Tout au long de mon petit monologue, j'ai vu les traits du visage de mon interlocuteur évolués pour se durcir de plus en plus.
— Bien, m'interrompt-il brusquement en se levant. Je crois que j'ai enfin entendu tout ce que je voulais. Je suis navré de ne pas être DRH d'un grand centre hospitalier de soins généraux, mais au vu de l'ouverture d'esprit que vous défendiez dans votre lettre, je m'attendais à plus de combativité de votre part. Au moins, je ne peux vous retirer votre franchise. Je garde votre candidature et vous laisse une semaine pour réfléchir à votre engagement chez nous, mademoiselle. Passés ces sept jours, je prendrai votre refus en considération.
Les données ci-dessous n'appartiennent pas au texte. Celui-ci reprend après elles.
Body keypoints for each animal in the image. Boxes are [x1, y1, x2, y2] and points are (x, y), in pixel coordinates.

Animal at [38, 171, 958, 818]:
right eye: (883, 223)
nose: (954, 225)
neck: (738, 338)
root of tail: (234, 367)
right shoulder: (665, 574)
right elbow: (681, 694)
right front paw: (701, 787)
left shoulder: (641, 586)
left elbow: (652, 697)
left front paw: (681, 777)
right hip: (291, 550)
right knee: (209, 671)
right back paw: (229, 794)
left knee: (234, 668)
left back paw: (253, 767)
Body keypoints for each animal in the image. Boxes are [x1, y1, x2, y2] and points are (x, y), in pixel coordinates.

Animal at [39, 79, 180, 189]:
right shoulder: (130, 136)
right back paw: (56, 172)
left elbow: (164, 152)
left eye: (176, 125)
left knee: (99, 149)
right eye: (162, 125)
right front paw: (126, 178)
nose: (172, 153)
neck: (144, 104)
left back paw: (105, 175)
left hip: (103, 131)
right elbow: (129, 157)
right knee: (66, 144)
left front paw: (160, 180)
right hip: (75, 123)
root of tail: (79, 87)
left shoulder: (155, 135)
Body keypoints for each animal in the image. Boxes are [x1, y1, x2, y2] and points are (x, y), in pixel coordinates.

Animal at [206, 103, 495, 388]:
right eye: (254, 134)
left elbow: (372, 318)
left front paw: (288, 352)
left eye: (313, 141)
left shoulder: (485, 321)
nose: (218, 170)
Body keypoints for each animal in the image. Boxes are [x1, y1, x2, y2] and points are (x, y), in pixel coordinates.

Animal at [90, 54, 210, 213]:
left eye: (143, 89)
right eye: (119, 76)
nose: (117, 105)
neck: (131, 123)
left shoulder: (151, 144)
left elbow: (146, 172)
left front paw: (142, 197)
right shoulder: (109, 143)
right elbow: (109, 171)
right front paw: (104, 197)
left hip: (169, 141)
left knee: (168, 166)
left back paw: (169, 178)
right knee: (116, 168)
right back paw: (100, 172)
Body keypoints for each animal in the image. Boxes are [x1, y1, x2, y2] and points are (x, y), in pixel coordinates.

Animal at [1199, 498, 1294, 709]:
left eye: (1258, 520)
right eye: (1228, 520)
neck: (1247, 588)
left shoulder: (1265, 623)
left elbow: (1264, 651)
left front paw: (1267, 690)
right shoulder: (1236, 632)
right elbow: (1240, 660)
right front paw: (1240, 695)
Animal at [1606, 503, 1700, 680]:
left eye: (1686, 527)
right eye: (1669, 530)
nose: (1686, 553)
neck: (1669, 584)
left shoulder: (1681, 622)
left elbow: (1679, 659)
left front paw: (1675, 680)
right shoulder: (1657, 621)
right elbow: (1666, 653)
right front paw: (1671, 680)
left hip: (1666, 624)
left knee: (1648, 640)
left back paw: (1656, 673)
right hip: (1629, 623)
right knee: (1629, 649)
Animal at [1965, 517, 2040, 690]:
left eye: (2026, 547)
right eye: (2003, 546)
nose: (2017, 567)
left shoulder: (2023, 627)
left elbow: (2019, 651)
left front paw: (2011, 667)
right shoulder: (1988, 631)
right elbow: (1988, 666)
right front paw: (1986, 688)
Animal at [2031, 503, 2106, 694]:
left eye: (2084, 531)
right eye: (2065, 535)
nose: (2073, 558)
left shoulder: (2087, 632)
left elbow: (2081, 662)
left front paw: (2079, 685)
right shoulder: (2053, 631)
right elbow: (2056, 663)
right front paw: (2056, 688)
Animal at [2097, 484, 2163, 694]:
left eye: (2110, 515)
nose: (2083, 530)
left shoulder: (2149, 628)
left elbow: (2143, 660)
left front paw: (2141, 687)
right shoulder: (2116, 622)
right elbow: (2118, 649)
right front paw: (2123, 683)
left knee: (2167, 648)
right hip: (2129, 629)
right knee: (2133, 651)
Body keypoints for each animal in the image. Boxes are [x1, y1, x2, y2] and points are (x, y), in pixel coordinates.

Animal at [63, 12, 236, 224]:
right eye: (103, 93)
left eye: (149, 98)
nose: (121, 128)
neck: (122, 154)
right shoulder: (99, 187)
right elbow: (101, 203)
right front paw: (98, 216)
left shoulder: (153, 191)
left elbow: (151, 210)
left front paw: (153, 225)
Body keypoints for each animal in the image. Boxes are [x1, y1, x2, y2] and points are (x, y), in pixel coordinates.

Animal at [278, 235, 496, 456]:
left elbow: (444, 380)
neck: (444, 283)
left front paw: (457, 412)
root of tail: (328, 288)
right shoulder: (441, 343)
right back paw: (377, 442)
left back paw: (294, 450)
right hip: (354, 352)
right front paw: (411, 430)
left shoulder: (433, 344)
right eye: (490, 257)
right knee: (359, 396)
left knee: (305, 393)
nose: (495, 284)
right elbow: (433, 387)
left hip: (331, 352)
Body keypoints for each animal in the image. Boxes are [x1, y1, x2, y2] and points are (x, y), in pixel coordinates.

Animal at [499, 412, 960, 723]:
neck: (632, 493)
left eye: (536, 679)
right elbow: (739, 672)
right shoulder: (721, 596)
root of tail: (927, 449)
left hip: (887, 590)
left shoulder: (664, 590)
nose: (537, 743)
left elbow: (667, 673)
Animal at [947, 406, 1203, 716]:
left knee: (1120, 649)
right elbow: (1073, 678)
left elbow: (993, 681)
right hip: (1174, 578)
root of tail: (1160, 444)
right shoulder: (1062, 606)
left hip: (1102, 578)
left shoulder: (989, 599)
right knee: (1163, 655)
Je me lève, surprise et déboussolée par ses dernières paroles. Je me demande comment il peut encore vouloir de moi dans son effectif après le discours que je lui ai tenu. Tête baissée, je récupère mon sac et mes papiers, comme une enfant qui vient de se prendre la soufflante de l'année. D'un pas timide, je le rejoins à l'embrasure de la porte et le salue poliment d'un mouvement de tête. Je m'apprête à lui tourner le dos quand il m'interpelle.
— Sauver des vies ne se limite pas à travailler en soins généraux, mademoiselle Touerya, lance-t-il d'une voix plus douce que précédemment. Un CDD de trois mois ne vous engage que sur une courte durée. Réfléchissez-y.
— Très bien, réponds-je simplement en faussant rapidement compagnie à mon interlocuteur.